Your task is to transcribe the entries exactly.

====== Material provided ======

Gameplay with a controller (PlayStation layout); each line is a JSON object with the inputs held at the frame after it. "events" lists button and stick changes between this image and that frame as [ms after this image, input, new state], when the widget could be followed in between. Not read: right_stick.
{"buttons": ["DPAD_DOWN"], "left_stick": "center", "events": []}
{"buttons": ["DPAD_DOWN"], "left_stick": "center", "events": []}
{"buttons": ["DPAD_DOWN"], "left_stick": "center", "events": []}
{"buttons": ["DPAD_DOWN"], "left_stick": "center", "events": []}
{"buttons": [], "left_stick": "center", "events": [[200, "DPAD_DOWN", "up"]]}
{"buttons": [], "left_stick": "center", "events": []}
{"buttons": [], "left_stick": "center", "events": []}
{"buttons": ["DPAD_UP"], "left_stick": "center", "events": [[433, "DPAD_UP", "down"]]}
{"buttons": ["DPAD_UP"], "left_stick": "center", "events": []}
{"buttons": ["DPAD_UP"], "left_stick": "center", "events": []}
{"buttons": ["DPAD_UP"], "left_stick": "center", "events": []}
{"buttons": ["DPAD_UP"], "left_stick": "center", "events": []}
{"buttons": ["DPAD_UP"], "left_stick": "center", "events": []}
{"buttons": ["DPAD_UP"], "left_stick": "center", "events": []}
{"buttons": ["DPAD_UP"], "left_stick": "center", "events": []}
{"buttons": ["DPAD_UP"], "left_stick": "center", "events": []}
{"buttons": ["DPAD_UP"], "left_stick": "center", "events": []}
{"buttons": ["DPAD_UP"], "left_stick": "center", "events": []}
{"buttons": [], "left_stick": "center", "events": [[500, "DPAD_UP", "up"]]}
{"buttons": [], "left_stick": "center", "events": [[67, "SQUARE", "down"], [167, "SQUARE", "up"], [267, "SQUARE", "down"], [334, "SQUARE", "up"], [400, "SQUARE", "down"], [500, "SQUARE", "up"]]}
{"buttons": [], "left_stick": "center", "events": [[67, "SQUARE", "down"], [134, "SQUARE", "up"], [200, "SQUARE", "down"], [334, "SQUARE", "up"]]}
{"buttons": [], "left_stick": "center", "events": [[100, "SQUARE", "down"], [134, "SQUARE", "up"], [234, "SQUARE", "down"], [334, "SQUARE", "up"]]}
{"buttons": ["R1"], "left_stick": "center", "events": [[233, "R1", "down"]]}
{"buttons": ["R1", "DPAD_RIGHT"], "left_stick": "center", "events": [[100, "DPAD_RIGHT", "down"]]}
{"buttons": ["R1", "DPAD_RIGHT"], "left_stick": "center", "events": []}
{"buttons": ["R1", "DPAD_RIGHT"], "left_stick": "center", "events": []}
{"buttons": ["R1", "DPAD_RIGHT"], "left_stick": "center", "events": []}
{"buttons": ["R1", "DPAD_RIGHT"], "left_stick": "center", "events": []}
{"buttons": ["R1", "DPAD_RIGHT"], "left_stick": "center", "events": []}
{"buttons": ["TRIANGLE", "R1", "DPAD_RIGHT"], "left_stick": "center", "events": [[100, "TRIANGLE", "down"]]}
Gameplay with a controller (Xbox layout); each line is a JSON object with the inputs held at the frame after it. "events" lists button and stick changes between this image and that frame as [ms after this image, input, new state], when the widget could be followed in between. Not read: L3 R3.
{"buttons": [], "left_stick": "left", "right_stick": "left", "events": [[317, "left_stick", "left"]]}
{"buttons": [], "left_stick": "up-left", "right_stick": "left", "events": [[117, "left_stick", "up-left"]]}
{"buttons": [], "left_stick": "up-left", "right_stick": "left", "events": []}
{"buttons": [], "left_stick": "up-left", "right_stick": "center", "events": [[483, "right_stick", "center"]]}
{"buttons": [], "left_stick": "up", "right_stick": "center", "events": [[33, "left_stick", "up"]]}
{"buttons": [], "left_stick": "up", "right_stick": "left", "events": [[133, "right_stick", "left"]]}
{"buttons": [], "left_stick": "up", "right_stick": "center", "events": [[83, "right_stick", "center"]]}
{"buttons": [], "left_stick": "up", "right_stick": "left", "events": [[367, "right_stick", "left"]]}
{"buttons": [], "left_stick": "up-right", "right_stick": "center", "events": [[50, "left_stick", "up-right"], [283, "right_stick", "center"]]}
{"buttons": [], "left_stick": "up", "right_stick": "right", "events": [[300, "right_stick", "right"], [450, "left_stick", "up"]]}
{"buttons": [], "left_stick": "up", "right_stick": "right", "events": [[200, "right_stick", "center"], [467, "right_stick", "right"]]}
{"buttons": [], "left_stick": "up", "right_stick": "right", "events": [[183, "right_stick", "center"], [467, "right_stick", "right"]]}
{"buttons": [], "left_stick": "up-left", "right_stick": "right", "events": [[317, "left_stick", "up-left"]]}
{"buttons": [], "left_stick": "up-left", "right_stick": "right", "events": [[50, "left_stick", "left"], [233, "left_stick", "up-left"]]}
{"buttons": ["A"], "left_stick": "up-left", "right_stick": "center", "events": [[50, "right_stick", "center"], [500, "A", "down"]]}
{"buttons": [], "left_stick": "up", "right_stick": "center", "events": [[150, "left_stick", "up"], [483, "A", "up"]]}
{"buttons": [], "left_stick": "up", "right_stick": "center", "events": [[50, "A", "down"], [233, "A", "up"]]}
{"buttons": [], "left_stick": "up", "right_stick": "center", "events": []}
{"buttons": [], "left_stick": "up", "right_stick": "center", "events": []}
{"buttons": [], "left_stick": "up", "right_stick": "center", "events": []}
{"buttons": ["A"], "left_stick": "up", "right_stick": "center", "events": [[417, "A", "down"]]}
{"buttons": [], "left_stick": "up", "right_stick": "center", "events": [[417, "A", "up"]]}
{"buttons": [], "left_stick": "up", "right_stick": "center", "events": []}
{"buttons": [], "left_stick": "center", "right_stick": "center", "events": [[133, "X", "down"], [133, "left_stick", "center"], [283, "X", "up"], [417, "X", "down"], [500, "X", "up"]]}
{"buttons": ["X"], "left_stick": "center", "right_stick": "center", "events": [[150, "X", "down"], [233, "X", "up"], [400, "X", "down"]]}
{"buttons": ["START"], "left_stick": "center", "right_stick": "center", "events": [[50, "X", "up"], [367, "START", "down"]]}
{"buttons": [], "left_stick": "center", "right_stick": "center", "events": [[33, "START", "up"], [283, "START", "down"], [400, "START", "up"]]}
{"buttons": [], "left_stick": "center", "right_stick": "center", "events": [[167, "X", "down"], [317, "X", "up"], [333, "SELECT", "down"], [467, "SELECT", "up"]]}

======

Exercise solution:
Gameplay with a controller (PlayStation layout); each line is a JSON object with the inputs held at the frame after it. "events" lists button and stick changes between this image and that frame as [ms after this image, input, new state], when the widget could be followed in between. Not read: right_stick.
{"buttons": ["DPAD_DOWN"], "left_stick": "center", "events": []}
{"buttons": ["DPAD_DOWN"], "left_stick": "center", "events": []}
{"buttons": ["DPAD_DOWN"], "left_stick": "center", "events": []}
{"buttons": ["DPAD_DOWN"], "left_stick": "center", "events": []}
{"buttons": [], "left_stick": "center", "events": [[200, "DPAD_DOWN", "up"]]}
{"buttons": [], "left_stick": "center", "events": []}
{"buttons": [], "left_stick": "center", "events": []}
{"buttons": ["DPAD_UP"], "left_stick": "center", "events": [[433, "DPAD_UP", "down"]]}
{"buttons": ["DPAD_UP"], "left_stick": "center", "events": []}
{"buttons": ["DPAD_UP"], "left_stick": "center", "events": []}
{"buttons": ["DPAD_UP"], "left_stick": "center", "events": []}
{"buttons": ["DPAD_UP"], "left_stick": "center", "events": []}
{"buttons": ["DPAD_UP"], "left_stick": "center", "events": []}
{"buttons": ["DPAD_UP"], "left_stick": "center", "events": []}
{"buttons": ["DPAD_UP"], "left_stick": "center", "events": []}
{"buttons": ["DPAD_UP"], "left_stick": "center", "events": []}
{"buttons": ["DPAD_UP"], "left_stick": "center", "events": []}
{"buttons": ["DPAD_UP"], "left_stick": "center", "events": []}
{"buttons": [], "left_stick": "center", "events": [[500, "DPAD_UP", "up"]]}
{"buttons": [], "left_stick": "center", "events": [[67, "SQUARE", "down"], [167, "SQUARE", "up"], [267, "SQUARE", "down"], [334, "SQUARE", "up"], [400, "SQUARE", "down"], [500, "SQUARE", "up"]]}
{"buttons": [], "left_stick": "center", "events": [[67, "SQUARE", "down"], [134, "SQUARE", "up"], [200, "SQUARE", "down"], [334, "SQUARE", "up"]]}
{"buttons": [], "left_stick": "center", "events": [[100, "SQUARE", "down"], [134, "SQUARE", "up"], [234, "SQUARE", "down"], [334, "SQUARE", "up"]]}
{"buttons": ["R1"], "left_stick": "center", "events": [[233, "R1", "down"]]}
{"buttons": ["R1", "DPAD_RIGHT"], "left_stick": "center", "events": [[100, "DPAD_RIGHT", "down"]]}
{"buttons": ["R1", "DPAD_RIGHT"], "left_stick": "center", "events": []}
{"buttons": ["R1", "DPAD_RIGHT"], "left_stick": "center", "events": []}
{"buttons": ["R1", "DPAD_RIGHT"], "left_stick": "center", "events": []}
{"buttons": ["R1", "DPAD_RIGHT"], "left_stick": "center", "events": []}
{"buttons": ["R1", "DPAD_RIGHT"], "left_stick": "center", "events": []}
{"buttons": ["TRIANGLE", "R1", "DPAD_RIGHT"], "left_stick": "center", "events": [[100, "TRIANGLE", "down"]]}
Gameplay with a controller (Xbox layout); each line is a JSON object with the inputs held at the frame after it. "events" lists button and stick changes between this image and that frame as [ms after this image, input, new state], when the widget could be followed in between. Not read: L3 R3.
{"buttons": [], "left_stick": "left", "right_stick": "left", "events": [[317, "left_stick", "left"]]}
{"buttons": [], "left_stick": "up-left", "right_stick": "left", "events": [[117, "left_stick", "up-left"]]}
{"buttons": [], "left_stick": "up-left", "right_stick": "left", "events": []}
{"buttons": [], "left_stick": "up-left", "right_stick": "center", "events": [[483, "right_stick", "center"]]}
{"buttons": [], "left_stick": "up", "right_stick": "center", "events": [[33, "left_stick", "up"]]}
{"buttons": [], "left_stick": "up", "right_stick": "left", "events": [[133, "right_stick", "left"]]}
{"buttons": [], "left_stick": "up", "right_stick": "center", "events": [[83, "right_stick", "center"]]}
{"buttons": [], "left_stick": "up", "right_stick": "left", "events": [[367, "right_stick", "left"]]}
{"buttons": [], "left_stick": "up-right", "right_stick": "center", "events": [[50, "left_stick", "up-right"], [283, "right_stick", "center"]]}
{"buttons": [], "left_stick": "up", "right_stick": "right", "events": [[300, "right_stick", "right"], [450, "left_stick", "up"]]}
{"buttons": [], "left_stick": "up", "right_stick": "right", "events": [[200, "right_stick", "center"], [467, "right_stick", "right"]]}
{"buttons": [], "left_stick": "up", "right_stick": "right", "events": [[183, "right_stick", "center"], [467, "right_stick", "right"]]}
{"buttons": [], "left_stick": "up-left", "right_stick": "right", "events": [[317, "left_stick", "up-left"]]}
{"buttons": [], "left_stick": "up-left", "right_stick": "right", "events": [[50, "left_stick", "left"], [233, "left_stick", "up-left"]]}
{"buttons": ["A"], "left_stick": "up-left", "right_stick": "center", "events": [[50, "right_stick", "center"], [500, "A", "down"]]}
{"buttons": [], "left_stick": "up", "right_stick": "center", "events": [[150, "left_stick", "up"], [483, "A", "up"]]}
{"buttons": [], "left_stick": "up", "right_stick": "center", "events": [[50, "A", "down"], [233, "A", "up"]]}
{"buttons": [], "left_stick": "up", "right_stick": "center", "events": []}
{"buttons": [], "left_stick": "up", "right_stick": "center", "events": []}
{"buttons": [], "left_stick": "up", "right_stick": "center", "events": []}
{"buttons": ["A"], "left_stick": "up", "right_stick": "center", "events": [[417, "A", "down"]]}
{"buttons": [], "left_stick": "up", "right_stick": "center", "events": [[417, "A", "up"]]}
{"buttons": [], "left_stick": "up", "right_stick": "center", "events": []}
{"buttons": [], "left_stick": "center", "right_stick": "center", "events": [[133, "X", "down"], [133, "left_stick", "center"], [283, "X", "up"], [417, "X", "down"], [500, "X", "up"]]}
{"buttons": ["X"], "left_stick": "center", "right_stick": "center", "events": [[150, "X", "down"], [233, "X", "up"], [400, "X", "down"]]}
{"buttons": ["START"], "left_stick": "center", "right_stick": "center", "events": [[50, "X", "up"], [367, "START", "down"]]}
{"buttons": [], "left_stick": "center", "right_stick": "center", "events": [[33, "START", "up"], [283, "START", "down"], [400, "START", "up"]]}
{"buttons": [], "left_stick": "center", "right_stick": "center", "events": [[167, "X", "down"], [317, "X", "up"], [333, "SELECT", "down"], [467, "SELECT", "up"]]}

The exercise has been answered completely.